Ukraine
Une élection sous tension
(Photo : AFP)
De notre envoyé spécial à Kiev et Lviv
«Ici à Lviv, tu peux parler la langue de ton choix ; l’Ukrainien, le Polonais, le Tchèque et bien sûr le Russe. Personne ne te dira rien mais dans l’est de l’Ukraine, ils pensent que si tu parles russe à Lviv, on va te frapper… Moi je crois que ce sont des forces anti-ukrainiennes qui font croire cela»: Volodymir a 21 ans, étudiant en relations internationales. Volodymir est fier de montrer sa ville natale, Lviv, un des bastions de l’opposition où l’on retrouve tout aussi bien Notre Ukraine, la coalition du candidat pro-occidental, Viktor Iouchtchenko, que le mouvement de jeunesse Pora («Il est temps» en Ukrainien) lequel milite pour une Ukraine démocratique et qui, du coup, a rallié le camp de Iouchtchenko .

**BLOC DE DONNÉES**
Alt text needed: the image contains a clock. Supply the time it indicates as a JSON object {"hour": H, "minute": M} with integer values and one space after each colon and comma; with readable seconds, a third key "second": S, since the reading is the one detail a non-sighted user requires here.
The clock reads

**CONSIGNE**
Dans le texte fourni, reprenez le passage qui s'ouvre sur les mots « De notre envoyé » et se ferme sur « de Iouchtchenko . », en substituant « Volodymyr » à « Volodymir ».

**RÉPONSE**
De notre envoyé spécial à Kiev et Lviv
«Ici à Lviv, tu peux parler la langue de ton choix ; l’Ukrainien, le Polonais, le Tchèque et bien sûr le Russe. Personne ne te dira rien mais dans l’est de l’Ukraine, ils pensent que si tu parles russe à Lviv, on va te frapper… Moi je crois que ce sont des forces anti-ukrainiennes qui font croire cela»: Volodymyr a 21 ans, étudiant en relations internationales. Volodymyr est fier de montrer sa ville natale, Lviv, un des bastions de l’opposition où l’on retrouve tout aussi bien Notre Ukraine, la coalition du candidat pro-occidental, Viktor Iouchtchenko, que le mouvement de jeunesse Pora («Il est temps» en Ukrainien) lequel milite pour une Ukraine démocratique et qui, du coup, a rallié le camp de Iouchtchenko .